VB[2004-11-14/2007-05-02]|Vlaams Blok[2003-06-05/2004-11-13]
Note that the affiliation are not sorted by date (it would be very difficult) and that I use the abbreviated name of the org if it exists. This is more readable than the ID, on the other hand, it might be more difficult to match with listOrg, so I'm not quite sure that this was a good decisions. @matyaskopp, what do you think?
listOrg
- if CHES ID is multivalue, then use the same separator as in listPerson (
|
??)
This probably belongs in #859, but, yes, I changed it to pipe now was well.
After discussion with @matyaskopp, we came to the decision that the following should be changed:
abbrev[date-range]
we shojuld have abbrev#id[date-range]
so that people can both read the name of the party as well as get its ID for linking with the orgList.tsv file@role=member
we should also take @role=representative
, which would better cover (at least) CZNow implemented the above. The only difference is that on looking at the various roles, I added a few more to "member" and "representative", namely https://github.com/clarin-eric/ParlaMint/blob/f336fc6d38a609316396c3cda2edf391481882e6/Build/Scripts/listPerson-tei2tsv.xsl#L117-L118
@matyaskopp, if ParlaMint-listPerson.tsv and ParlaMint-listPerson-en.tsv seem ok, you can close this.
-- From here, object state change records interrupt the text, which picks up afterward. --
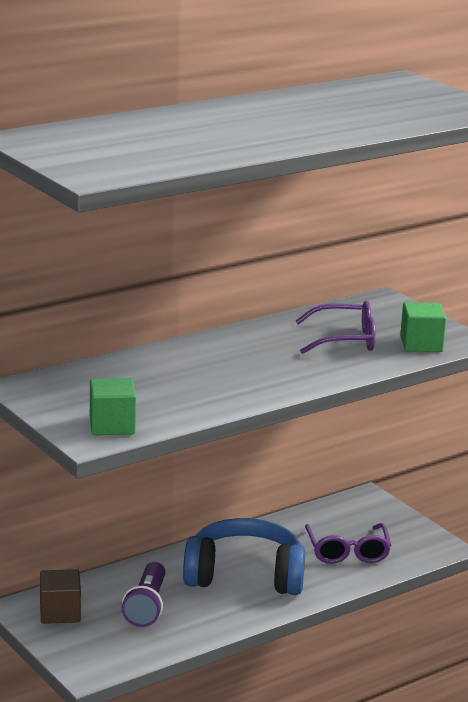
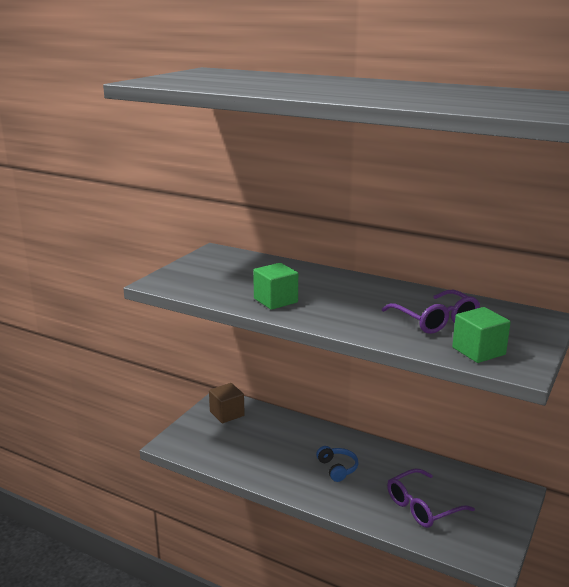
camera: 65 degrees right, 0 degrees up
green cube [90,378,136,435] -> green cube moved to [253,263,298,310]
purple flashlight [122,562,165,627] -> none
blue headphones [183,518,305,595] -> blue headphones [316,446,359,482], size x0.43

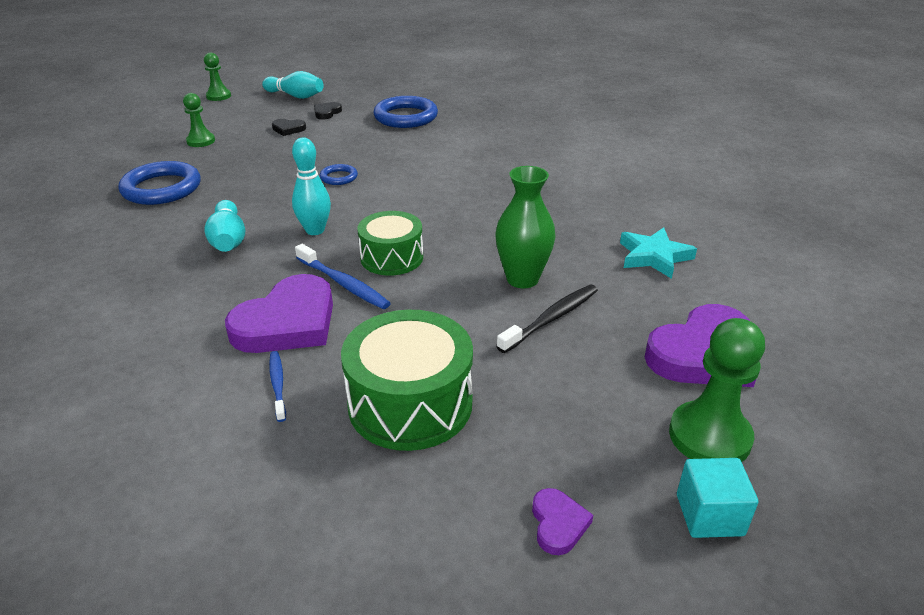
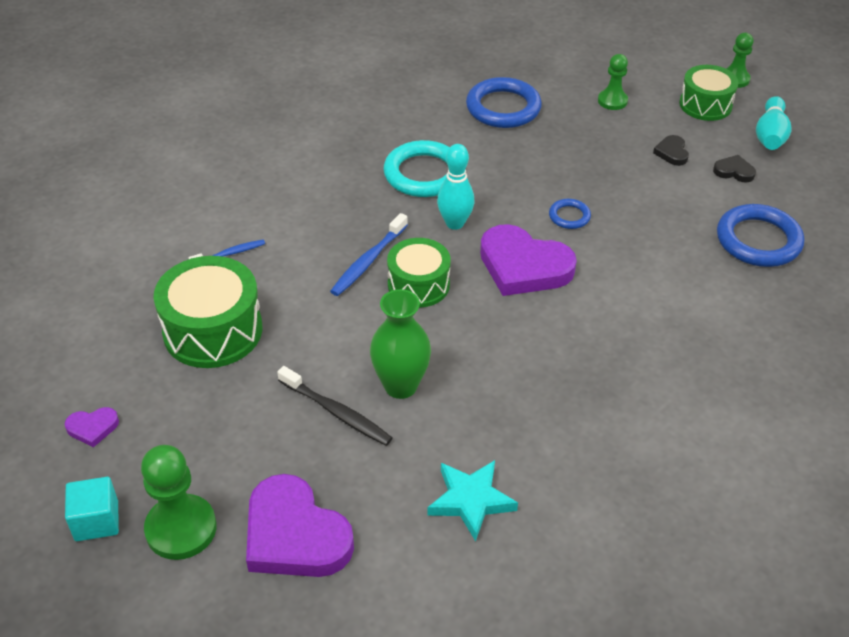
camera: 80 degrees right, 10 degrees up
turquoise bowling pin [204,200,245,252] -> turquoise ring [383,140,450,197]
purple heart [225,274,333,353] -> purple heart moved to [480,224,577,296]
none -> green drum [679,65,739,121]

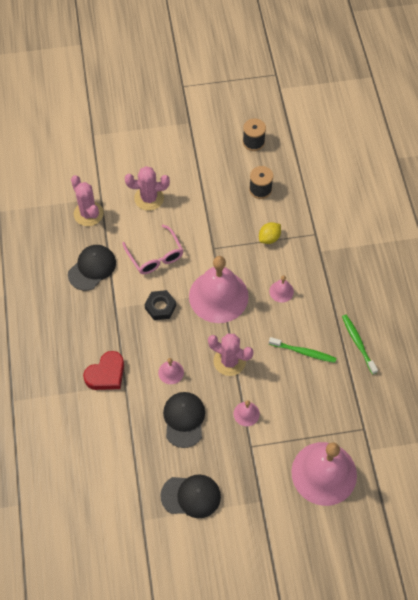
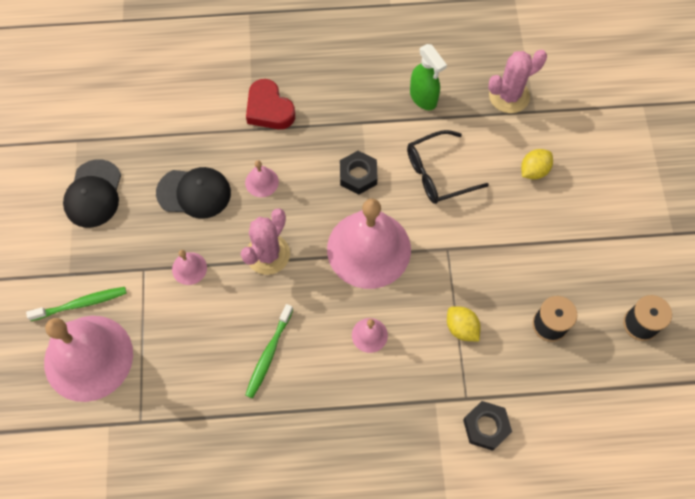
camera: 95 degrees right, 5 degrees up
black cap [68,245,116,291] -> green spray bottle [410,44,447,110]
pink glasses [122,225,184,274] -> black glasses [407,130,489,204]
pink cactus [125,166,170,211] -> yellow lemon [521,149,553,179]
green toothbrush [342,315,378,375] -> green toothbrush moved to [26,287,127,321]
none -> black nut [463,401,512,451]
Note that the current ParlaMint-listPerson-en.tsv is generated from Source-TEI data, i.e. it has more affiliation than would the one from Disto/, as in this directory the adjecent affiliations have not yet been merged.
I don't think that head
and deputyHead
should be there because they implcate member
role. So currently there are duplicities (or almost duplicities - first membership and next day voting and reaching deputy head status).
<person xml:id="EvaDecroix.1982">
<persName>
<surname>Decroix</surname>
<forename>Eva</forename>
</persName>
<!-- SKIPPING -->
<affiliation ref="#parliamentaryGroup.ODS" role="deputyHead" from="2021-12-13T00:00:00" ana="#parliamentaryGroup.ODS.1538">
<roleName xml:lang="cs">1. místopředseda</roleName>
<roleName xml:lang="en">Deputy Head</roleName>
</affiliation>
<!-- SKIPPING -->
<affiliation ref="#parliamentaryGroup.ODS" role="member" from="2021-10-12T00:00:00" ana="#parliamentaryGroup.ODS.1538"/>
<affiliation ref="#parliament.PSP" role="member" from="2021-10-09T14:00:00" ana="#parliament.PSP9"/>
<affiliation ref="#politicalParty.SPOLU" role="representative" from="2021-10-09">
<roleName xml:lang="cs">Reprezentant</roleName>
<roleName xml:lang="en">Representative</roleName>
</affiliation>
</person>
result:
CZ EvaDecroix.1982 Decroix Eva Eva Decroix - - 2021-10-09/- ODS#parliamentaryGroup.ODS[2021-12-13/-]|ODS#parliamentaryGroup.ODS[2021-10-12/-] SPOLU#politicalParty.SPOLU[2021-10-09/-] F 1982-05-26 - - - - - - https://www.psp.cz/sqw/detail.sqw?id=6727
I don't think that head and deputyHead should be there
OK, sorry, removed.
I think this has all been implemented, so closing.
Now that we have metadata for organisations (#859), it is only proper that we have it for persons as well. The idea is to, as for orgs, produce two metadata TSV files, one in the original language, the other in English, which give the basic (mostly time independent) information on persons.